Gabe’s last thought was of his father.
CHAPTER FOURTEEN
Turbulence shook Gabe awake. He looked around the cabin of the plane, relieved to be safe in business class and not a hospital bed. The reading light above burned his eyes, more intense, he thought, than it had been before. It clicked off with the punch of a button. Muscles in his legs and arms burned, as if he’d just played the full ninety minutes of a soccer game.
Beside him, his father slept soundly, oblivious.
A passenger across the aisle opened an air conditioner valve above her seat. It made a hissing sound as air seeped out, just like that sinister noise from his nightmare.

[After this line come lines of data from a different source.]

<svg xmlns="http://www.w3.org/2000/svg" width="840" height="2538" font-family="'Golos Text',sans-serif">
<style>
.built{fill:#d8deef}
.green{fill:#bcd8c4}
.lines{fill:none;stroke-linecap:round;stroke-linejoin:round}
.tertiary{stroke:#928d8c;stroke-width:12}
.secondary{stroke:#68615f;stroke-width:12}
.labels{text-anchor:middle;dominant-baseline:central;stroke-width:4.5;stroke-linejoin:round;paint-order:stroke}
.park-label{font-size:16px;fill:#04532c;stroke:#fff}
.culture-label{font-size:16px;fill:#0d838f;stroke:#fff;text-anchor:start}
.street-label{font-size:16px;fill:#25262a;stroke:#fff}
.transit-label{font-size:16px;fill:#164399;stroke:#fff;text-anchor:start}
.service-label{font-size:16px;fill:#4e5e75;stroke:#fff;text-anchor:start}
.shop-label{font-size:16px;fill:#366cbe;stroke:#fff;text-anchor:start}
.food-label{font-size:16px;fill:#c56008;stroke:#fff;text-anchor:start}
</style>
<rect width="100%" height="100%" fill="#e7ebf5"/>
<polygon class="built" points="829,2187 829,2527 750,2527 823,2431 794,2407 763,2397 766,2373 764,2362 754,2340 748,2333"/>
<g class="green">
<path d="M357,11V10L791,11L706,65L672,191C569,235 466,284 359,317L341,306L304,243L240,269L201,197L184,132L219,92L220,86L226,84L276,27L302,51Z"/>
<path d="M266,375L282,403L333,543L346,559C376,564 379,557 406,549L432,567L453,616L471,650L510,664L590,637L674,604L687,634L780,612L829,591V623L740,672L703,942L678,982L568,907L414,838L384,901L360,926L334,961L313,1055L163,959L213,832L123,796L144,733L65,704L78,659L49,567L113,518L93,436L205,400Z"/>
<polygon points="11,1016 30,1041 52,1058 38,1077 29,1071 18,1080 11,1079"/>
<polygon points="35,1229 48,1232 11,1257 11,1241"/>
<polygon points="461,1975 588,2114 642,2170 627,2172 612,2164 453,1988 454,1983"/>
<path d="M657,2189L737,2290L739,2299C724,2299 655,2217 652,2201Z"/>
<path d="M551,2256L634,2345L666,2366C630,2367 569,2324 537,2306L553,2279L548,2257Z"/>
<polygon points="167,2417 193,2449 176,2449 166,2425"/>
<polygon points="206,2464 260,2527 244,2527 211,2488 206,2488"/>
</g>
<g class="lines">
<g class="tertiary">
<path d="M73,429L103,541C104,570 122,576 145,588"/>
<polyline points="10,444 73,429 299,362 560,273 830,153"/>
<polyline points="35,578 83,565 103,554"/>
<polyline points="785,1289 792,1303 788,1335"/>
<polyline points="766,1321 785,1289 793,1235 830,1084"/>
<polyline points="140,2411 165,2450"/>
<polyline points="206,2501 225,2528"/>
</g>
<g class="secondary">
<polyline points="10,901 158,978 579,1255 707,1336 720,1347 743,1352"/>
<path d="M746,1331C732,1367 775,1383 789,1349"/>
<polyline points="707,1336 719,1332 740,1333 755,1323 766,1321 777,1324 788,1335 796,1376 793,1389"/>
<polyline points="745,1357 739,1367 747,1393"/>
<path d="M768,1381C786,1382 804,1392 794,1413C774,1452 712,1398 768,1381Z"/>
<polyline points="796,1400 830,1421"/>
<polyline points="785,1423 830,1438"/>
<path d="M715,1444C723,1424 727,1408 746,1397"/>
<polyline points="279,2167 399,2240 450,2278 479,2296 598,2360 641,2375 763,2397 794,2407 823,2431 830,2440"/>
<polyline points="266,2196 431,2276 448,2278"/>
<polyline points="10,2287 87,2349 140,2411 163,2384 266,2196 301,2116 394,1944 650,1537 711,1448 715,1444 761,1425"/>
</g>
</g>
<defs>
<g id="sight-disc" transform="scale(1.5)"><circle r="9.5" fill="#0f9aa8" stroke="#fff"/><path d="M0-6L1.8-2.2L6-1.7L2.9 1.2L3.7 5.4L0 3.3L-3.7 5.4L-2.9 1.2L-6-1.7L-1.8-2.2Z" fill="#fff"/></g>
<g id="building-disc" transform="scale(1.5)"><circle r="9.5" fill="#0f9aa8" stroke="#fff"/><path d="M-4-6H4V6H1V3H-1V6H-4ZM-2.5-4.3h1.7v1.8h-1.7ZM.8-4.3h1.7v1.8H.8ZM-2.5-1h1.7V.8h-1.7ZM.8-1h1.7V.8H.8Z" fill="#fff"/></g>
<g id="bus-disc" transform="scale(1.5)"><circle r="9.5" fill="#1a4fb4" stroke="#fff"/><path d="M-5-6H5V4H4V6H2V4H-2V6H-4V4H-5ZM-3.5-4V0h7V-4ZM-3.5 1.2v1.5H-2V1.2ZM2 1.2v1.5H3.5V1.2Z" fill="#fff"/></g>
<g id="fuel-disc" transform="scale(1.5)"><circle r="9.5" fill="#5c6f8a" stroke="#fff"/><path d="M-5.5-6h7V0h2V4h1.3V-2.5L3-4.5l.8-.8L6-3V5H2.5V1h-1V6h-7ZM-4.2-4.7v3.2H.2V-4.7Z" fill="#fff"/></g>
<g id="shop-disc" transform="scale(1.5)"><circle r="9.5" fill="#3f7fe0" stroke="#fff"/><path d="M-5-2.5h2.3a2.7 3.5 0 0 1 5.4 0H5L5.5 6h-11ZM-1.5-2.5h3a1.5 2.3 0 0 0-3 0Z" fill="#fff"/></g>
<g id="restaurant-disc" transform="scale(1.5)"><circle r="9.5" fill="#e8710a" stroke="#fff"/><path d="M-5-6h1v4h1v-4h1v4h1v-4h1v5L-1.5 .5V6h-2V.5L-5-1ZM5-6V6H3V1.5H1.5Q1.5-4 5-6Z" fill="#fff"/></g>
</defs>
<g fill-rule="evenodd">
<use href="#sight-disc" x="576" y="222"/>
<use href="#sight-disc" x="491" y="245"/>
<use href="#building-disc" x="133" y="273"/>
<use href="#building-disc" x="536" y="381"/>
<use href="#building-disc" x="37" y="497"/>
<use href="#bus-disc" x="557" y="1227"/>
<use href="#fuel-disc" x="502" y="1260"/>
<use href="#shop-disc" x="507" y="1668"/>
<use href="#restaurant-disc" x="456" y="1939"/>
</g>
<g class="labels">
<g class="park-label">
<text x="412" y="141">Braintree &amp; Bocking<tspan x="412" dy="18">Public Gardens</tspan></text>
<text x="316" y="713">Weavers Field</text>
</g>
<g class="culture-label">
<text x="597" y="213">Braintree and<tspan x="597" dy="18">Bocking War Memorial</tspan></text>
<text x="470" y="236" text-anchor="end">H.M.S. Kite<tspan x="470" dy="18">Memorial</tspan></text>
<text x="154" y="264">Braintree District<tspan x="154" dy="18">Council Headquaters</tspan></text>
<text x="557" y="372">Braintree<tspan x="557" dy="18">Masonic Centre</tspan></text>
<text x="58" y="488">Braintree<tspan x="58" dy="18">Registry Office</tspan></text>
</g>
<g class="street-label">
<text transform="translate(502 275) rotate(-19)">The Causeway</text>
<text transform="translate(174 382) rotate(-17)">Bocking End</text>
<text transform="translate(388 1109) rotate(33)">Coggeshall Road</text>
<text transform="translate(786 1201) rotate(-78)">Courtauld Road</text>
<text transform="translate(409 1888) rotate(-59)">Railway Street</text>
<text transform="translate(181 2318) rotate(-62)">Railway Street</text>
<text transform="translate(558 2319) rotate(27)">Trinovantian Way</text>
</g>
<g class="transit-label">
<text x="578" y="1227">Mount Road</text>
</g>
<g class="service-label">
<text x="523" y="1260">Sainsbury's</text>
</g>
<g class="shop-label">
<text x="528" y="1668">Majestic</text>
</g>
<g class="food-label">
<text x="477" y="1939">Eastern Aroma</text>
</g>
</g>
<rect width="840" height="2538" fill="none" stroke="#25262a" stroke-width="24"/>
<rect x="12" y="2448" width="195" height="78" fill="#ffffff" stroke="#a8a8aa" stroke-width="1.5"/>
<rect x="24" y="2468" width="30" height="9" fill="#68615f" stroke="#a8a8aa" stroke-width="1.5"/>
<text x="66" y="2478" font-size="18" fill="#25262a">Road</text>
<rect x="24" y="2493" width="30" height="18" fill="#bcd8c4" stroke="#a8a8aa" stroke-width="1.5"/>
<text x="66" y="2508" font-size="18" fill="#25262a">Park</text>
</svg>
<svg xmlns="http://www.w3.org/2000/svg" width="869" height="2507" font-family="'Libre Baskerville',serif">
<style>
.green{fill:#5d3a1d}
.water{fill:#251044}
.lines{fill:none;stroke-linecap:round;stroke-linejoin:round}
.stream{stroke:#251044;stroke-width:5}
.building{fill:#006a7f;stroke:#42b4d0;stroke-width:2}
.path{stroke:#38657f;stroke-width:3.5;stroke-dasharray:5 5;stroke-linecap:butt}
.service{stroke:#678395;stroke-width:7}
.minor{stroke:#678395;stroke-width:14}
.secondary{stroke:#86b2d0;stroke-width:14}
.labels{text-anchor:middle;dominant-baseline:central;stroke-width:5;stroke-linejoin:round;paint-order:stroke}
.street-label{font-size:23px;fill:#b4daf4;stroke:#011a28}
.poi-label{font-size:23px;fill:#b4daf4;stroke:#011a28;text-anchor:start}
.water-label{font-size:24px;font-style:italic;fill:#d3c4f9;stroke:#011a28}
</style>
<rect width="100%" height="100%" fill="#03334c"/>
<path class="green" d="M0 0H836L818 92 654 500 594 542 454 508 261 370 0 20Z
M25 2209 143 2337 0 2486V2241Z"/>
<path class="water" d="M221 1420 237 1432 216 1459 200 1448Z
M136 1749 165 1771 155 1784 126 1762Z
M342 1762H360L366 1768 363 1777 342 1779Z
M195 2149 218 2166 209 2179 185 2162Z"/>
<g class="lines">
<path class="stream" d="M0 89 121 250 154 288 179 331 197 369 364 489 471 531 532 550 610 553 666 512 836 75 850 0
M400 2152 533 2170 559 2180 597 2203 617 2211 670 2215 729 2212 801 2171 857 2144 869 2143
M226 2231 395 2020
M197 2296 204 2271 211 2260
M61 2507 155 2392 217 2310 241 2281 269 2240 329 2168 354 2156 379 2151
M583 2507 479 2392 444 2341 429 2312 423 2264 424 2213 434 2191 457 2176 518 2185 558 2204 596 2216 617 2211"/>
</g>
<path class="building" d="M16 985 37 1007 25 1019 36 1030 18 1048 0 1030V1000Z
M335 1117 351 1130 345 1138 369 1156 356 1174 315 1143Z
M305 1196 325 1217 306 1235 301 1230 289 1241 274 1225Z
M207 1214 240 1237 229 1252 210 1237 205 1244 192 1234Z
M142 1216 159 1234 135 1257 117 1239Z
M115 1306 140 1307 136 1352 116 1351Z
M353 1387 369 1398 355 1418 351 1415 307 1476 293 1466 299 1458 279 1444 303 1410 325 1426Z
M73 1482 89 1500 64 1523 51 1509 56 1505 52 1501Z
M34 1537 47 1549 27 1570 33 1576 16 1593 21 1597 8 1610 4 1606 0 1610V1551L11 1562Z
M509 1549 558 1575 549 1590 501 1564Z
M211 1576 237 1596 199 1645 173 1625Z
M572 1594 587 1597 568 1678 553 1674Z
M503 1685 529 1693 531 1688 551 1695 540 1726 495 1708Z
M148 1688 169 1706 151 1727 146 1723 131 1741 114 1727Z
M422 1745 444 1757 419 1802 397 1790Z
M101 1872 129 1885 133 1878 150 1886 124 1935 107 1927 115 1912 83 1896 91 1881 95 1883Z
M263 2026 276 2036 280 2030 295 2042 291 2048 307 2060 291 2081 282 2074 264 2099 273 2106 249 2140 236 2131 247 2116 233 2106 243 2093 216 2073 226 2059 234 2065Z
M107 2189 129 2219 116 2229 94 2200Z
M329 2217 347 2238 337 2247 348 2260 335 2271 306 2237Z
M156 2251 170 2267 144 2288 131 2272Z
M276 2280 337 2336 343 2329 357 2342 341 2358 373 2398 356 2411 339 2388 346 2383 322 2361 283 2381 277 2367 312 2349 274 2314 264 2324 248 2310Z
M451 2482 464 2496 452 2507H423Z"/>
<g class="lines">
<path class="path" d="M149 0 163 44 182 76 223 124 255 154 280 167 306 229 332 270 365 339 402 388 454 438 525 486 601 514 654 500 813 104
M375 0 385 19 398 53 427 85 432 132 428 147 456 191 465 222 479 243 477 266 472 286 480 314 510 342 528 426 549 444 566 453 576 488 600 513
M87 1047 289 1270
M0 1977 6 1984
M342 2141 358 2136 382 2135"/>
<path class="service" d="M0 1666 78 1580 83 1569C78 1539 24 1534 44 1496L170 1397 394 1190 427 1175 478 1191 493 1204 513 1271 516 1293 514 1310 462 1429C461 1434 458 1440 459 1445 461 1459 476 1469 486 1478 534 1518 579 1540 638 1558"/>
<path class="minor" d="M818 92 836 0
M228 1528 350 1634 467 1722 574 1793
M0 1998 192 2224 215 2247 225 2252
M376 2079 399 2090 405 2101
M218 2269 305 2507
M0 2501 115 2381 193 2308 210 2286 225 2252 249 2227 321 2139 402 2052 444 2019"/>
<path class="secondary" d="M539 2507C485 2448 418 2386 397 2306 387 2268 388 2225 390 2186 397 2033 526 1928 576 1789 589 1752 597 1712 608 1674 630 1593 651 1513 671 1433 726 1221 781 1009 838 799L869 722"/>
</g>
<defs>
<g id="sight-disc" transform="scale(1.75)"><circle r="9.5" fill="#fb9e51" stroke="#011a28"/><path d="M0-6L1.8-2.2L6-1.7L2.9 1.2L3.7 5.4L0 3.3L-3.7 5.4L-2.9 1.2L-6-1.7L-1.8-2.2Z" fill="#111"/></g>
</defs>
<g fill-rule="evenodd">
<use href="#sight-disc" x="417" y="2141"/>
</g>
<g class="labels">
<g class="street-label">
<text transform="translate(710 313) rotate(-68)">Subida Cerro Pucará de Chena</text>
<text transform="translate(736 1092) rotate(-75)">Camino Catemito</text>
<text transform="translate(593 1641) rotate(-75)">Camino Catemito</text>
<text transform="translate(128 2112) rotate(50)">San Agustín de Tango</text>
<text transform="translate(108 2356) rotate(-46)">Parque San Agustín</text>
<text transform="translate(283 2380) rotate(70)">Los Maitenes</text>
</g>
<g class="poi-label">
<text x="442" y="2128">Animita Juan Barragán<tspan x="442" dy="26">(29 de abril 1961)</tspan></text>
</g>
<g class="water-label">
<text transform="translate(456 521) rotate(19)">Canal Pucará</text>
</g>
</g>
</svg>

Gabe turned the reading light back on. He somehow felt better being in the light, though it did little to relieve his anxiety. In the back of his mind a migraine was working its way into his skull.
Insanity hurts, he thought.
He took a deep breath, filling his lungs with oxygen, holding it for a few seconds before exhaling in a sigh. In both visions, he had seen his own death.
Everyone’s death.
The inside of his shirt stuck to his body, drenched in a cold sweat. It felt gross. He threw off the complimentary blanket, furious, and stood up.
A bathroom was a few rows ahead. Once inside, Gabe shut the folding door and slid the occupancy sign. The fluorescent light of the mirror reflected someone he didn’t recognize. Bloodshot eyes glared back, framed by heavy bags that accentuated hollow cheeks. His hair a greasy mess.